BEGIN Source text
# Heat matt under whole tank?



## captainmerkin (May 2, 2007)

it advises me to only put a heat mat under 50% of my tanks, I was hoping to raise the temperature a little in my 30cmx30cmx45cm tank and my heat mat is 30x30 which fits nicely..

would it be ok to put the mat under this tank for either orchid or idolomantis and cover the entire underside of the tank?


----------



## Rick (May 2, 2007)

Unless your room is kept cold you don't need a heat mat at least not for orchids. As long as they don't go below 70 at night you're fine. When I first got orchids I was under the impression they needed extra heat. But they don't unless your house/room is really cold they will be fine at room temp.


----------



## captainmerkin (May 2, 2007)

hmmm what you guys describe as cold well I expect that is more like my room temperature lol

at this time of year the house is around 65 but that goes up and down a lot, sometimes drops down to 57 - 60 at night.

all my current mantis seem fine and are shedding and growing pretty well at as summer sets in it can only get warmer, but I just dont want them getting too cold and flaking out on me!


----------



## Rick (May 2, 2007)

If all your others are doing fine I wouldn't worry about it.


----------



## captainmerkin (May 2, 2007)

cool lets see how it goes, maybe will use it if I need to speed up the moults on any females but will play it by eye till then!


----------



## OGIGA (May 3, 2007)

I'd probably use it to make them grow faster.


----------
END Source text
BEGIN Listed records
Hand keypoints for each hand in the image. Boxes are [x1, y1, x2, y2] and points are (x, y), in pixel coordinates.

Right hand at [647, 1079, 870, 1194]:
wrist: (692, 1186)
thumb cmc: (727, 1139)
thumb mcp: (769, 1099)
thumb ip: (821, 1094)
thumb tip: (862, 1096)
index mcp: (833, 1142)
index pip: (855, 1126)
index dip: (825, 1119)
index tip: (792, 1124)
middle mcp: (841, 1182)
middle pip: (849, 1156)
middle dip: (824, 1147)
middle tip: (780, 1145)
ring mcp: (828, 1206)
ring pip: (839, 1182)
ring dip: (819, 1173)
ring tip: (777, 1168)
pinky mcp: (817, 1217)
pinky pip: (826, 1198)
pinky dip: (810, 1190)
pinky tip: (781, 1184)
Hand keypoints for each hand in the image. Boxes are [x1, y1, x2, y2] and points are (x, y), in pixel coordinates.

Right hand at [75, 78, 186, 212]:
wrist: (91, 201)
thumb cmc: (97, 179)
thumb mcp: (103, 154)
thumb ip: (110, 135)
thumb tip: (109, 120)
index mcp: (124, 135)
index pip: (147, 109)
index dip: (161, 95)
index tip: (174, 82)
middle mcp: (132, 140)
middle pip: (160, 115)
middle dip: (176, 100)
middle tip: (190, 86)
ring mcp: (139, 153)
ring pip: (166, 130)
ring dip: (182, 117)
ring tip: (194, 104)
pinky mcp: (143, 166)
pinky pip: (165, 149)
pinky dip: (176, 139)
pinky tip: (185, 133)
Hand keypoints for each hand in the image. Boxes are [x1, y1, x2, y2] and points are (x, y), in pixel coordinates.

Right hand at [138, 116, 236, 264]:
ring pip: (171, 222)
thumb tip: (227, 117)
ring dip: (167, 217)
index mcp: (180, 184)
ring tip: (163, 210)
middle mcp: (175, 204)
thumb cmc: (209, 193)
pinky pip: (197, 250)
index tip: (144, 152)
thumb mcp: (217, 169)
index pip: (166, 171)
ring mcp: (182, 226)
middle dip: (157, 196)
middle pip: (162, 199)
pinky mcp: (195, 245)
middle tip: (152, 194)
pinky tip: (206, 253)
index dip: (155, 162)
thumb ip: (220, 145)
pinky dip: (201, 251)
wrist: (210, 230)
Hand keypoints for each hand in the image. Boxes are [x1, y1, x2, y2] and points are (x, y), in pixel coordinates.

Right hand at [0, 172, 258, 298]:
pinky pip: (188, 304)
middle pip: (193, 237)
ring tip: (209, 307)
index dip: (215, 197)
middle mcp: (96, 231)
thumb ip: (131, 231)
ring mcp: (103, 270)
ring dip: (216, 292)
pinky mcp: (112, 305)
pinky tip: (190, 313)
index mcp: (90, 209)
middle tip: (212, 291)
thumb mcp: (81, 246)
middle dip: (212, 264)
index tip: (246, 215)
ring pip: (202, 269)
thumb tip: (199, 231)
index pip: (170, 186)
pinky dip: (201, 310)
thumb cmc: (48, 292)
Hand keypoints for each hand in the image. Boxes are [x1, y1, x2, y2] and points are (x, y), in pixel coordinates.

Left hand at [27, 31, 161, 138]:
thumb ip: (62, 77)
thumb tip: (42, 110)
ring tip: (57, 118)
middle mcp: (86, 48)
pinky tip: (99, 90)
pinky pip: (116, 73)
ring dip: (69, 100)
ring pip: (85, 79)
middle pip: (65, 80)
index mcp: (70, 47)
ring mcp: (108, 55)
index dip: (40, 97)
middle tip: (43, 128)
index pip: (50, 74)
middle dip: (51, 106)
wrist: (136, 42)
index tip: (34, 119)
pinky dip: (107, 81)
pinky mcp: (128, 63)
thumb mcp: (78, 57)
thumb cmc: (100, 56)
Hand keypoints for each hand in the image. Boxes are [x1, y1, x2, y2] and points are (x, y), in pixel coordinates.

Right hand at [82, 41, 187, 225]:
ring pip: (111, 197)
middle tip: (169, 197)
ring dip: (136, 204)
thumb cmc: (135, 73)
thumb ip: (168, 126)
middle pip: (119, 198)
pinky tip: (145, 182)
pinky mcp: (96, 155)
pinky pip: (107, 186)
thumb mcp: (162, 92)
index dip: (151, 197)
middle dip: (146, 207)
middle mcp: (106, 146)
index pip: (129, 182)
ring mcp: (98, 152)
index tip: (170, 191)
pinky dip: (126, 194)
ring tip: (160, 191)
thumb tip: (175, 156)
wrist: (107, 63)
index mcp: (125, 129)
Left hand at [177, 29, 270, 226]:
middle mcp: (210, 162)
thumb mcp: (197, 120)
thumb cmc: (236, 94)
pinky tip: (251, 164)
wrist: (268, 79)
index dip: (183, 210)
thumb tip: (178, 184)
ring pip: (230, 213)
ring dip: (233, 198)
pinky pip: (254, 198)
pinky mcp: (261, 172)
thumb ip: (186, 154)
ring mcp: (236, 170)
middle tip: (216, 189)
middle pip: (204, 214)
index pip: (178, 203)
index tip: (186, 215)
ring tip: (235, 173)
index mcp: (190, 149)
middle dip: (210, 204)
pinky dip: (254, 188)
END Listed records
BEGIN Listed records
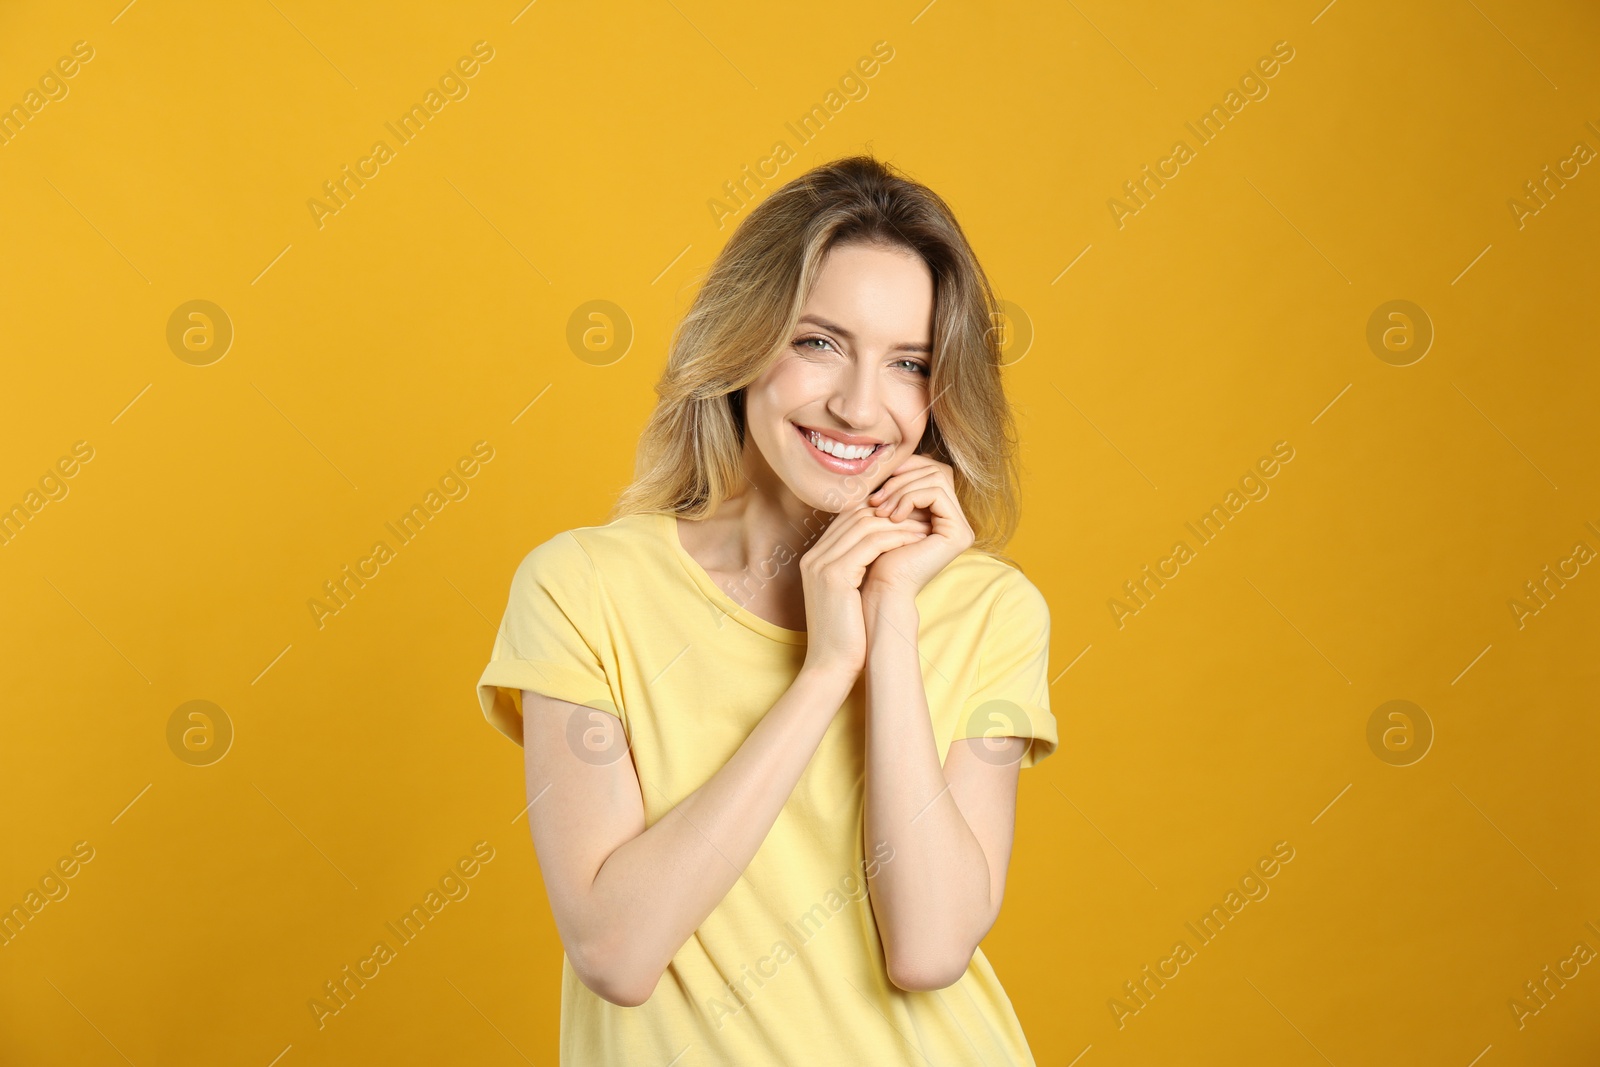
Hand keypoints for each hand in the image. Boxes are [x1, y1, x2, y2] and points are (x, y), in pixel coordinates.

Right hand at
END Listed records
* Actions to take:
A: Rewrite the paragraph of the heat mat thread beginning "Unless your room is kept cold" in a shorter form, keeping its main facts.
B: Set down, word for word, the passage of the heat mat thread that opens with the words containing "# Heat matt" and closes with "of the tank?".
Work from the heat mat thread alone; the data play no part.

* Activity answers:
A: Orchids don't need a heat mat unless the room is kept cold. They're fine as long as nights stay at 70 or above. The writer once thought orchids needed extra heat but found they do well at room temperature unless the house or room is really cold.

B:
# Heat matt under whole tank?



## captainmerkin (May 2, 2007)

it advises me to only put a heat mat under 50% of my tanks, I was hoping to raise the temperature a little in my 30cmx30cmx45cm tank and my heat mat is 30x30 which fits nicely..

would it be ok to put the mat under this tank for either orchid or idolomantis and cover the entire underside of the tank?